_Task details_
Would you please repeat the data that follows, exactly as it reads?

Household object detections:
"""
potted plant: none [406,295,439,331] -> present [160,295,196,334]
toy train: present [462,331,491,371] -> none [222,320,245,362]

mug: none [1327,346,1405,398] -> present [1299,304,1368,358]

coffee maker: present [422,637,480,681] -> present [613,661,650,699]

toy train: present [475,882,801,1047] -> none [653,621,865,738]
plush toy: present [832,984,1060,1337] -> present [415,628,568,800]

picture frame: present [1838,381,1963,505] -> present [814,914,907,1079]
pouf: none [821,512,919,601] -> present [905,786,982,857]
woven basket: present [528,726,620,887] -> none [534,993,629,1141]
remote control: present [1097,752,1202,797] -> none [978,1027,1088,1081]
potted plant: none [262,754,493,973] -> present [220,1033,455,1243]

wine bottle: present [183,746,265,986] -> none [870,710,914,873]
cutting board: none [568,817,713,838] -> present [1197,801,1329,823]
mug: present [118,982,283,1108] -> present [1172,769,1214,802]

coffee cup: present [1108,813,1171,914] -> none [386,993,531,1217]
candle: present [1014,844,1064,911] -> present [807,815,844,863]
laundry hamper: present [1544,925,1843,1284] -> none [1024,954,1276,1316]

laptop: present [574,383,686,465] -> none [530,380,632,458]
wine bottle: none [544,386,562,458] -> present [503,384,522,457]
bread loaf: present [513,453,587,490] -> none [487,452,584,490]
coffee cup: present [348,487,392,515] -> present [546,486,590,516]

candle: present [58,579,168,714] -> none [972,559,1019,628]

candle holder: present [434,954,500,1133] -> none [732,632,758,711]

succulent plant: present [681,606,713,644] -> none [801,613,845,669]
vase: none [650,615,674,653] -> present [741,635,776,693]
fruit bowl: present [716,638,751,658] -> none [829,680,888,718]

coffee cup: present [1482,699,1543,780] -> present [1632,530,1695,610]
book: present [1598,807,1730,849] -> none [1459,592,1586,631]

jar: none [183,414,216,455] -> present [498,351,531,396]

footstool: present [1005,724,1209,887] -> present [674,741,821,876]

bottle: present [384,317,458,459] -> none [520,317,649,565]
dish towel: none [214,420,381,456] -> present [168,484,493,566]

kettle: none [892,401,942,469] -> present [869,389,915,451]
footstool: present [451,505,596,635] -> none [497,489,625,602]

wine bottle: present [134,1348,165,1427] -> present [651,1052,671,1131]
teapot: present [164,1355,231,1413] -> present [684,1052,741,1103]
"""
_Response area_
potted plant: none [406,295,439,331] -> present [160,295,196,334]
toy train: present [462,331,491,371] -> none [222,320,245,362]

mug: none [1327,346,1405,398] -> present [1299,304,1368,358]

coffee maker: present [422,637,480,681] -> present [613,661,650,699]

toy train: present [475,882,801,1047] -> none [653,621,865,738]
plush toy: present [832,984,1060,1337] -> present [415,628,568,800]

picture frame: present [1838,381,1963,505] -> present [814,914,907,1079]
pouf: none [821,512,919,601] -> present [905,786,982,857]
woven basket: present [528,726,620,887] -> none [534,993,629,1141]
remote control: present [1097,752,1202,797] -> none [978,1027,1088,1081]
potted plant: none [262,754,493,973] -> present [220,1033,455,1243]

wine bottle: present [183,746,265,986] -> none [870,710,914,873]
cutting board: none [568,817,713,838] -> present [1197,801,1329,823]
mug: present [118,982,283,1108] -> present [1172,769,1214,802]

coffee cup: present [1108,813,1171,914] -> none [386,993,531,1217]
candle: present [1014,844,1064,911] -> present [807,815,844,863]
laundry hamper: present [1544,925,1843,1284] -> none [1024,954,1276,1316]

laptop: present [574,383,686,465] -> none [530,380,632,458]
wine bottle: none [544,386,562,458] -> present [503,384,522,457]
bread loaf: present [513,453,587,490] -> none [487,452,584,490]
coffee cup: present [348,487,392,515] -> present [546,486,590,516]

candle: present [58,579,168,714] -> none [972,559,1019,628]

candle holder: present [434,954,500,1133] -> none [732,632,758,711]

succulent plant: present [681,606,713,644] -> none [801,613,845,669]
vase: none [650,615,674,653] -> present [741,635,776,693]
fruit bowl: present [716,638,751,658] -> none [829,680,888,718]

coffee cup: present [1482,699,1543,780] -> present [1632,530,1695,610]
book: present [1598,807,1730,849] -> none [1459,592,1586,631]

jar: none [183,414,216,455] -> present [498,351,531,396]

footstool: present [1005,724,1209,887] -> present [674,741,821,876]

bottle: present [384,317,458,459] -> none [520,317,649,565]
dish towel: none [214,420,381,456] -> present [168,484,493,566]

kettle: none [892,401,942,469] -> present [869,389,915,451]
footstool: present [451,505,596,635] -> none [497,489,625,602]

wine bottle: present [134,1348,165,1427] -> present [651,1052,671,1131]
teapot: present [164,1355,231,1413] -> present [684,1052,741,1103]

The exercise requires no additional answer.